E lá fui provocar, no Serviço de Turismo da Prefeitura de Vitória, que ficava num sobrado atrás do Teatro Carlos Gomes. Com um carimbo e um cubo que servia de base para as pessoas carimbarem a vontade: “Amo-o e So Long”.

Batizei a ação de ‘Brasiliana’, já pensando vivenciar novos ares no exterior, numa espécie de autoexílio voluntário e fugaz.

No cubo, além de poesias se destacava também uma faixa verde e amarela, dessacralizando as cores que os militares se apoderaram sem cerimônia, como propriedade da ditadura.

A pesquisadora Almerinda Lopes em texto ainda inédito fez leitura consistente do evento, do qual extraímos pequenas passagens:

“O ato de carimbar assumia, portanto, uma conotação irônica, alertando da ação repressora da ditadura militar, numa época em que carimbar era sinônimo de reprovar, e um simples carimbo interditava a concretização de sonhos, tornando inelegíveis muitas tentativas de agir, dizer e exprimir. O carimbador era nada mais nada menos que um repressor insensível, que reprimia a liberdade, condenando à inação e ao absoluto silêncio.

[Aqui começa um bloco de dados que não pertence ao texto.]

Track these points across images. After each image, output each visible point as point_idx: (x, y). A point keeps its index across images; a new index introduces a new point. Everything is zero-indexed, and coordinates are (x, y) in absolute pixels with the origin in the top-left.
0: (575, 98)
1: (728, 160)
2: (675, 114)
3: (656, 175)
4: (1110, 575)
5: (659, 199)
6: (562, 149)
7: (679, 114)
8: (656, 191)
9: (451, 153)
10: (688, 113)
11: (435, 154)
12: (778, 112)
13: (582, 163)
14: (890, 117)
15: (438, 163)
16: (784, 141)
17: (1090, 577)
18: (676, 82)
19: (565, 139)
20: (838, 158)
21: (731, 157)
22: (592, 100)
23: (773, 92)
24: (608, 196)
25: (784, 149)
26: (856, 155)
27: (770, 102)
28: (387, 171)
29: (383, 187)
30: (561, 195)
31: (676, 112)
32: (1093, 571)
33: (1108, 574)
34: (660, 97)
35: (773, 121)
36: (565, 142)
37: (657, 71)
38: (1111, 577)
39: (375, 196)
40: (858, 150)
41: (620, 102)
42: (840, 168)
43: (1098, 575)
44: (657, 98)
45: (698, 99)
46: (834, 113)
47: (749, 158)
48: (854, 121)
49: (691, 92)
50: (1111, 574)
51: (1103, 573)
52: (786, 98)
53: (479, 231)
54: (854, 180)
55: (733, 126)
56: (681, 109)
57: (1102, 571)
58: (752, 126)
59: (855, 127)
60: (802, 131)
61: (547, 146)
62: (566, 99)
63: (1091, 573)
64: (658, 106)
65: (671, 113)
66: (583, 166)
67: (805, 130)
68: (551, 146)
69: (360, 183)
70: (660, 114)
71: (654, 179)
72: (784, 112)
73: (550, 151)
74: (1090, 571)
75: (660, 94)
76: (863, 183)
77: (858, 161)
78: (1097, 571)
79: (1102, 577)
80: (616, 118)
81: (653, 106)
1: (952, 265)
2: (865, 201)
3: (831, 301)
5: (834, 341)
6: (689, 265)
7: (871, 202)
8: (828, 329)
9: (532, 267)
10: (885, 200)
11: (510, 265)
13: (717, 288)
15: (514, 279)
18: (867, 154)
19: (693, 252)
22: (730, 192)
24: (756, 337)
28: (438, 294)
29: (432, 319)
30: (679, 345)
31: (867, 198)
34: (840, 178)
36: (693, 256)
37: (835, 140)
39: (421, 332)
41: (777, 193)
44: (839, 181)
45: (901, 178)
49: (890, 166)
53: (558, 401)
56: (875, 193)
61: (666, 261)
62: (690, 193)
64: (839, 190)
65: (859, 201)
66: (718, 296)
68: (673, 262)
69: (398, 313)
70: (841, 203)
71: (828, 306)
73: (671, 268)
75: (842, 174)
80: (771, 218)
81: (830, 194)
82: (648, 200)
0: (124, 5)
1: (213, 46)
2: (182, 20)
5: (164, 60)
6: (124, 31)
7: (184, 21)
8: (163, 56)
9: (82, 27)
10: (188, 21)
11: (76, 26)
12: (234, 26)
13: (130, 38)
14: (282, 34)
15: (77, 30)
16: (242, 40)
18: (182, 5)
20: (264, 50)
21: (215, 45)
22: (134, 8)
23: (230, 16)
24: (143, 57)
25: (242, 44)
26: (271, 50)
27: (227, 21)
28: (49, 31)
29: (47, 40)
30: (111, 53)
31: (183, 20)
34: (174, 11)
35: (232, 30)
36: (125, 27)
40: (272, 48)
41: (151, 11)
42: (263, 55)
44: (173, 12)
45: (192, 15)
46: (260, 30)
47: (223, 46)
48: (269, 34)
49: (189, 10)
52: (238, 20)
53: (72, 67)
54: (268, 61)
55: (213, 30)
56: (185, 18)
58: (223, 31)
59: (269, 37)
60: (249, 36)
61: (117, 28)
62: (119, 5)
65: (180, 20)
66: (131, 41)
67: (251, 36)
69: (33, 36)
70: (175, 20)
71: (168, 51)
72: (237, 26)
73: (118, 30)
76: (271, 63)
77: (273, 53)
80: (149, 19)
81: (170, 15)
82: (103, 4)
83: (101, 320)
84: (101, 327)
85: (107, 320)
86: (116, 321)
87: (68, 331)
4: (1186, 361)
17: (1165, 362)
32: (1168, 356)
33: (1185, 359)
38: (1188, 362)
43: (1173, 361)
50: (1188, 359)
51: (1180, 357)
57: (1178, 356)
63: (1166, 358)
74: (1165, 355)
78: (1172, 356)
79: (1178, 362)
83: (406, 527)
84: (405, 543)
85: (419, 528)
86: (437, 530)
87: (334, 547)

O teor irônico da proposta manteve-se, no entanto, velado ou passou praticamente despercebido aos militares e ao público capixaba, que tinham dificuldade em fruir esse gênero de manifestação plástica, pelo seu ineditismo, apesar de que tudo aquilo que destoasse da norma era não raramente interpretado como afronta ou provocação.

O potencial criativo e o desprendimento do jovem capixaba não deixam de ser surpreendentes, tanto por ele viver e trabalhar distante dos centros hegemônicos do país; segundo porque ao pôr em xeque os valores artísticos do passado acadêmico que ainda imperavam no meio local, Atílio Gomes Ferreira [Nenna] se propunha assumir um outro desafio: pôr o público do Espírito Santo em contato direto com a arte contemporânea, retirando-o do isolamento e libertando-o da camisa de força do atraso cultural.

Para se entender melhor a ousadia do jovem provinciano, basta citar que ele parece ter antecipado determinadas proposições da arte conceitual, se atentarmos que um dos mais refinados e instigantes artistas brasileiros que começava a atuar naquela mesma época - o pernambucano Paulo Bruscky - só realizaria a obra denominada: “Confirmado é arte” em 1977, a qual lembra, de algum modo, a citada Brasiliana I, de autoria do jovem capixaba. Por viver também numa capital periférica e realizar um gênero de trabalho que não é absorvido pelo mercado e que se distanciava muito da sintaxe da maioria de seus conterrâneos, Paulo Bruscky permaneceu no anonimato e sem vender uma única obra praticamente até 2004, quando recebeu em seu atelier a visita do curador da XXVI Bienal Internacional de São Paulo, Alfons Hug.

O exemplo apenas ilustra como, no campo artístico, muita coisa precisa ainda ser avaliada, para que se possa desfazer certos equívocos e injustiças, o que não descarta a possibilidade e a esperança de que, num futuro próximo, o significado da contribuição de Nenna à arte contemporânea capixaba venha encontrar o devido reconhecimento e compreensão.”